▶ _TASK_: Starting from the line that contains "left elbow: (1041, 1298)", reproduce each line exactly through the end of the material, and include no other lines.

▶ _DATA_:
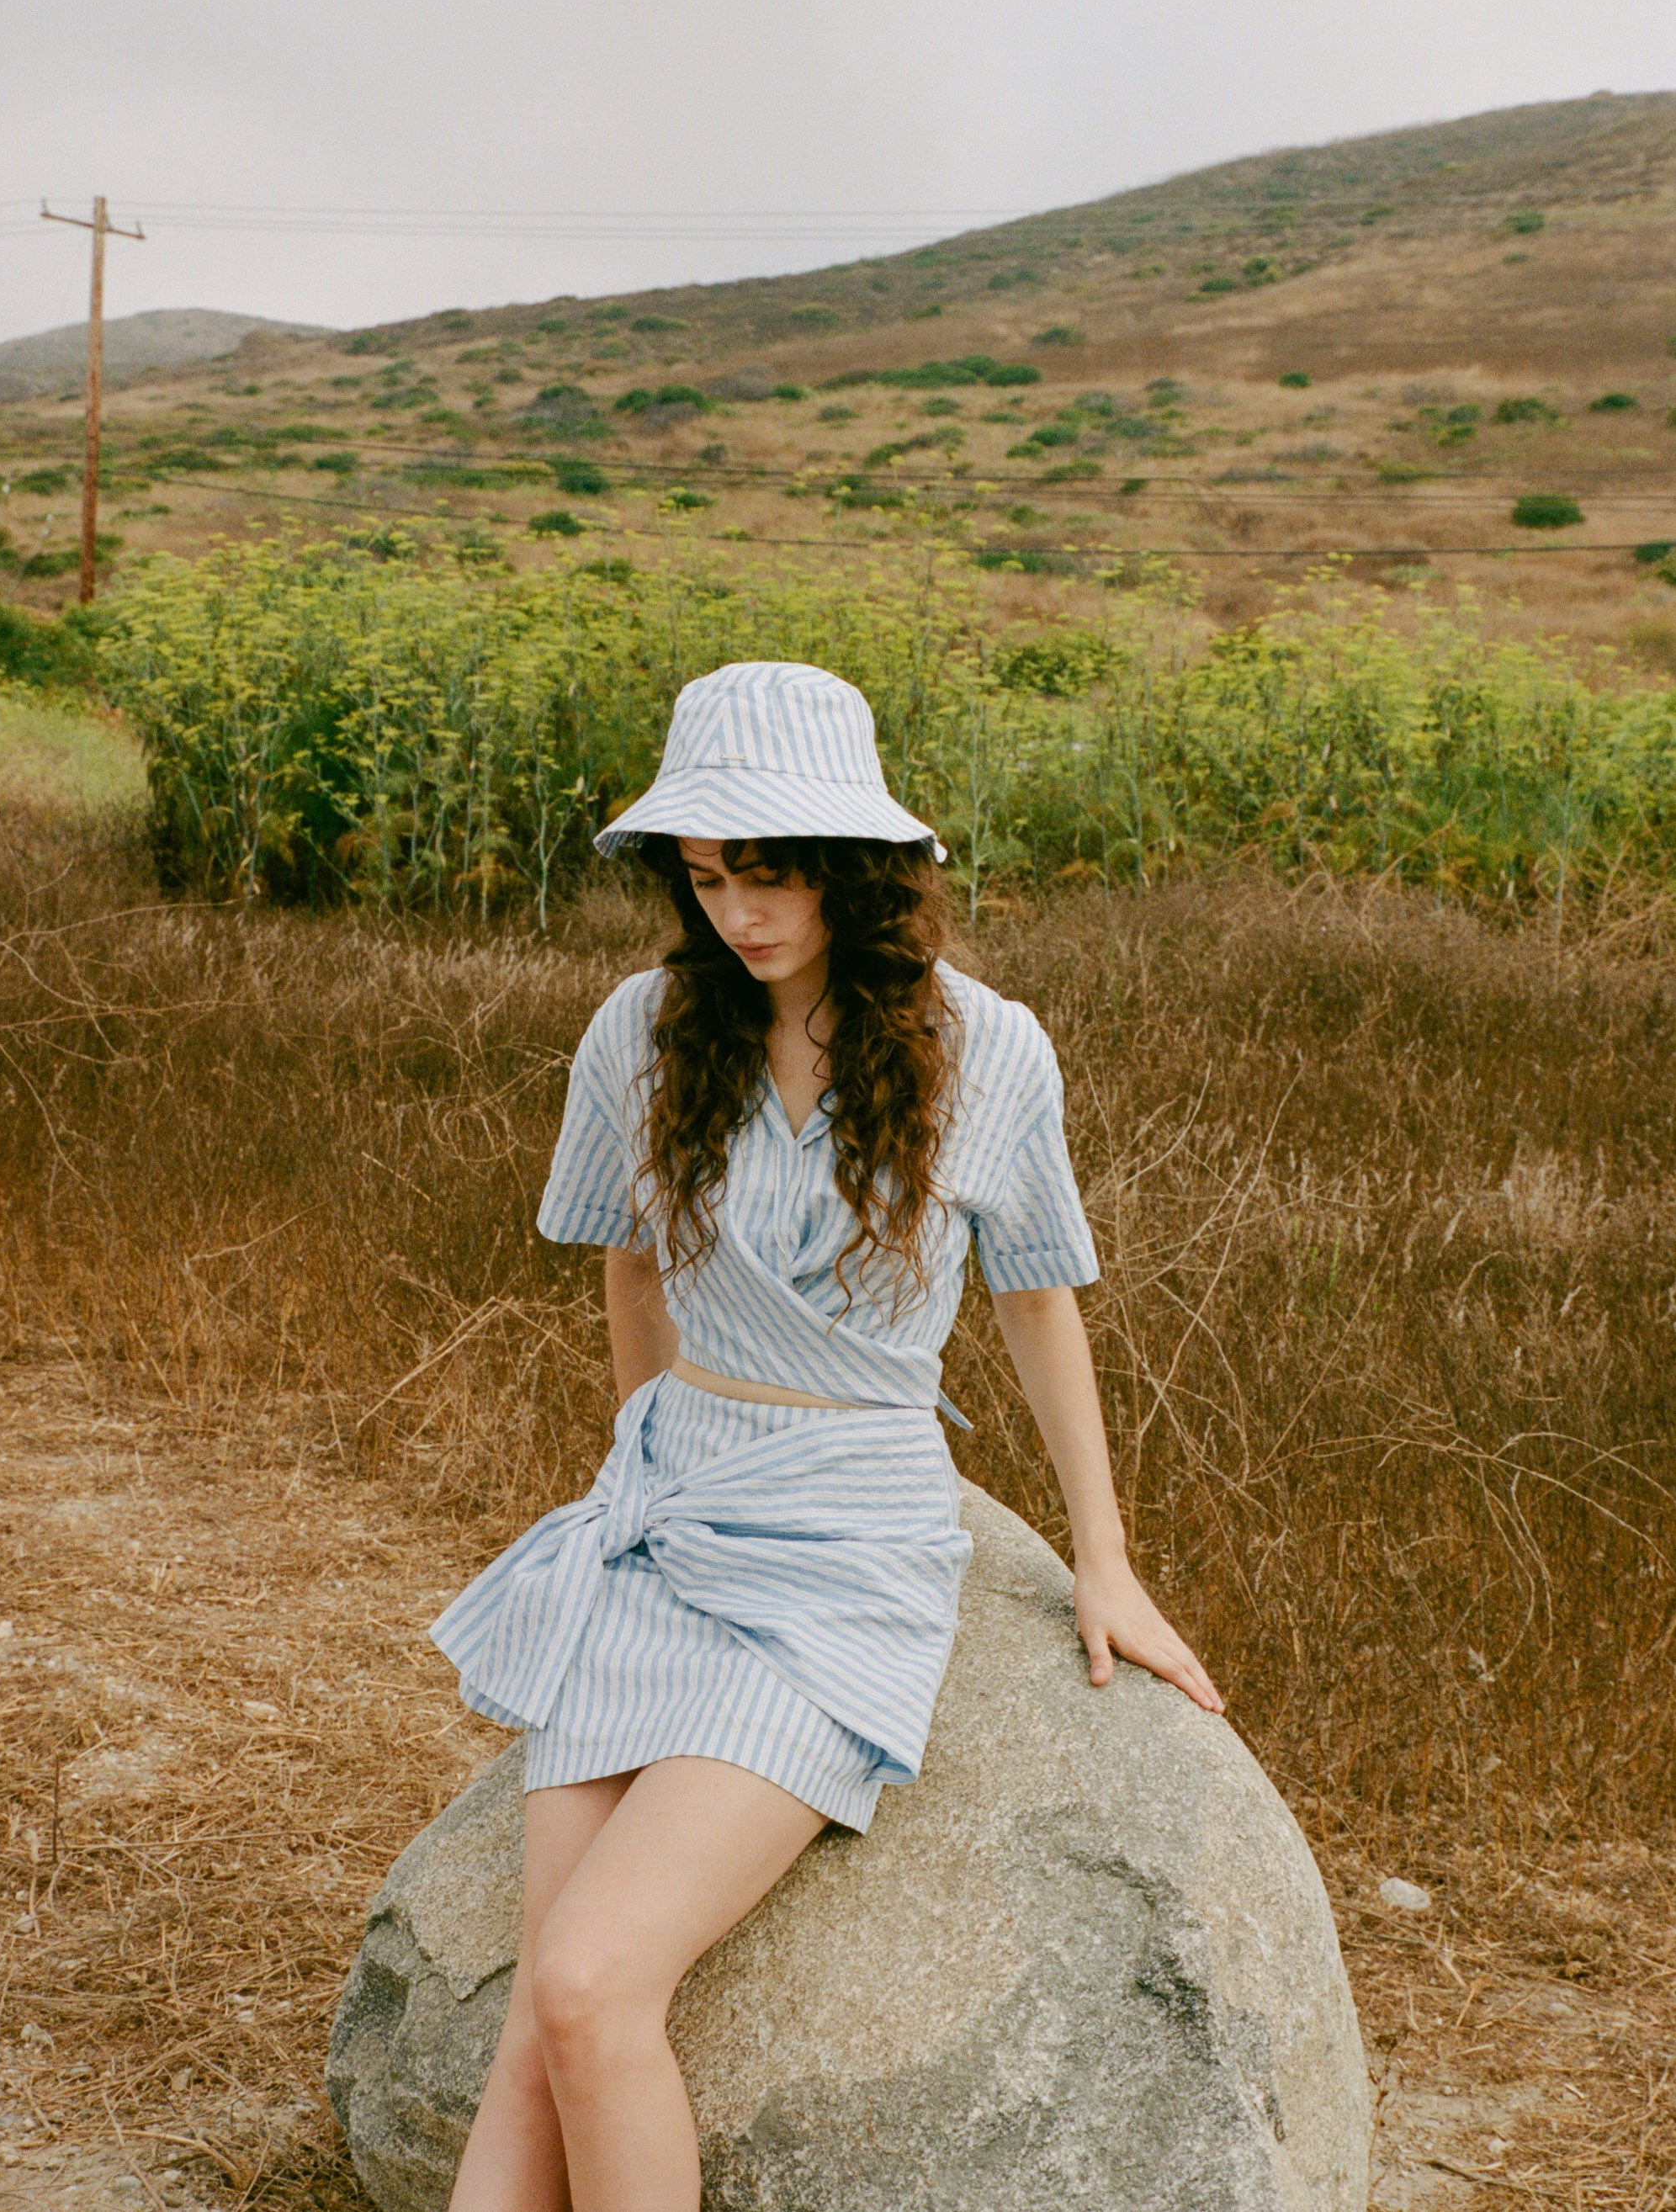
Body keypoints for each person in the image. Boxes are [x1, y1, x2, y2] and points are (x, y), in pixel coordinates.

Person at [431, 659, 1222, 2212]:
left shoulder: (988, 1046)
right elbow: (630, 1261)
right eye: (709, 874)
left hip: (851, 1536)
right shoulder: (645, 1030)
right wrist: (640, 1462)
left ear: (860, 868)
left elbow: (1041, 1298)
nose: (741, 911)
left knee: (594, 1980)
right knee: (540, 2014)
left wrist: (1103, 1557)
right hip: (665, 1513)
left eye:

▶ _SOLVED EXERCISE_:
left elbow: (1041, 1298)
nose: (741, 911)
left knee: (594, 1980)
right knee: (540, 2014)
left wrist: (1103, 1557)
right hip: (665, 1513)
left eye:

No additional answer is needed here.